For Congressman David Cicilline, the day meant three stops at senior centers around the district, accompanied by the man he succeeded, former Congressman Patrick Kennedy.
Congressman Cicilline said, "There's a lot of great energy. There's a lot of momentum. It's obviously the last day so we're trying to reach as possible and make your case. This is an important election. We have 60 thousand Rhode Islanders that are out of work."
At Anthony Gemma's headquarters, volunteers were heading out, while people inside worked the phone banks.

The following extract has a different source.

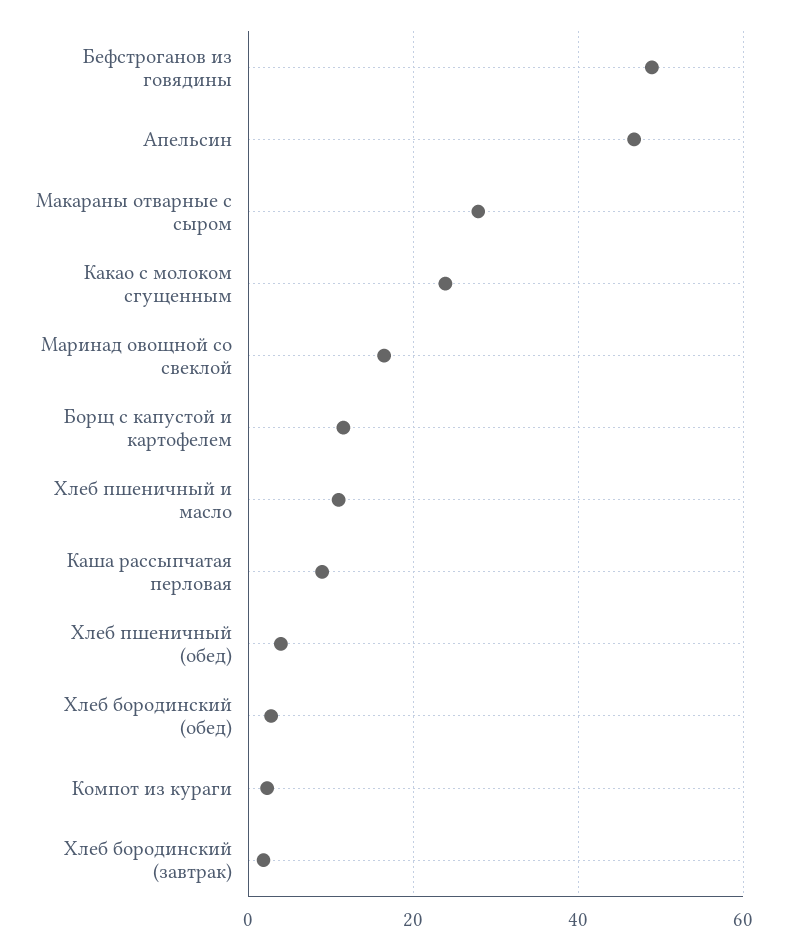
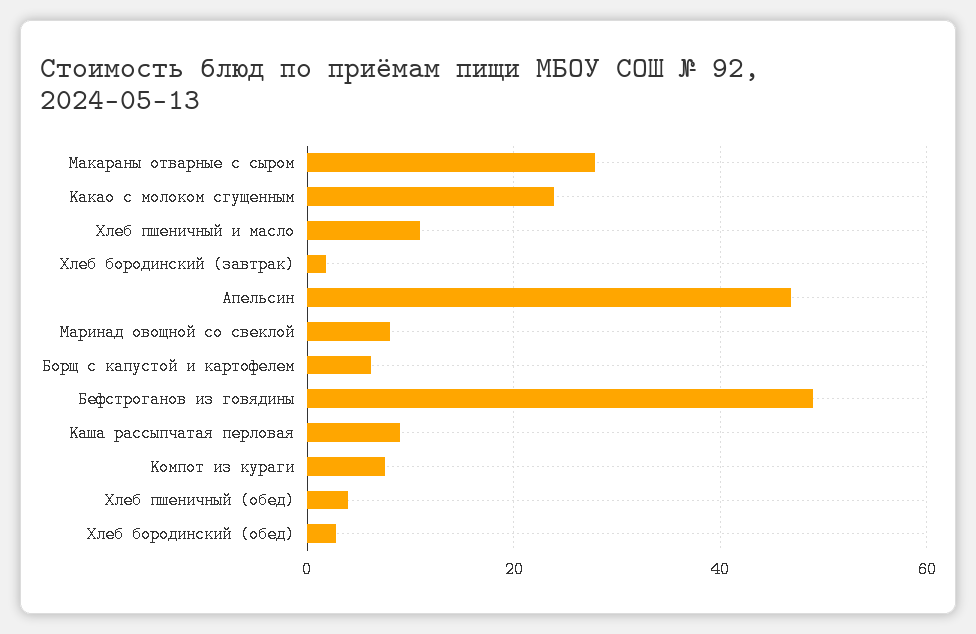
Маринад овощной со свеклой: 16 -> 8
Борщ с капустой и картофелем: 12 -> 6
Компот из кураги: 2 -> 8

"We're actually very excited. We're doing our calling right now. This vote is actually going to come down to the undecided. And we've been focused on the undecideds. So we are respectfully asking those undecideds to come out and vote," said Anthony Gemma.
No matter who wins the primary this race is far from over. The winner must face Republican former State Police Colonel Brendan Doherty in November.
It's been raucous campaign of late. Three weeks ago, Gemma accused former Mayor Cicilline of committing voter fraud - a charge the now Congressman denied.
Candidate Gemma said, "My hopes is that people who are undecided, come out to vote and they are not swayed away by the politics and corruption of the past."
Congressman Cicilline said, "I said when he did it that it was irresponsible to make claims without any evidence to support them."
Both men agree jobs and the economy are the central issue in this campaign.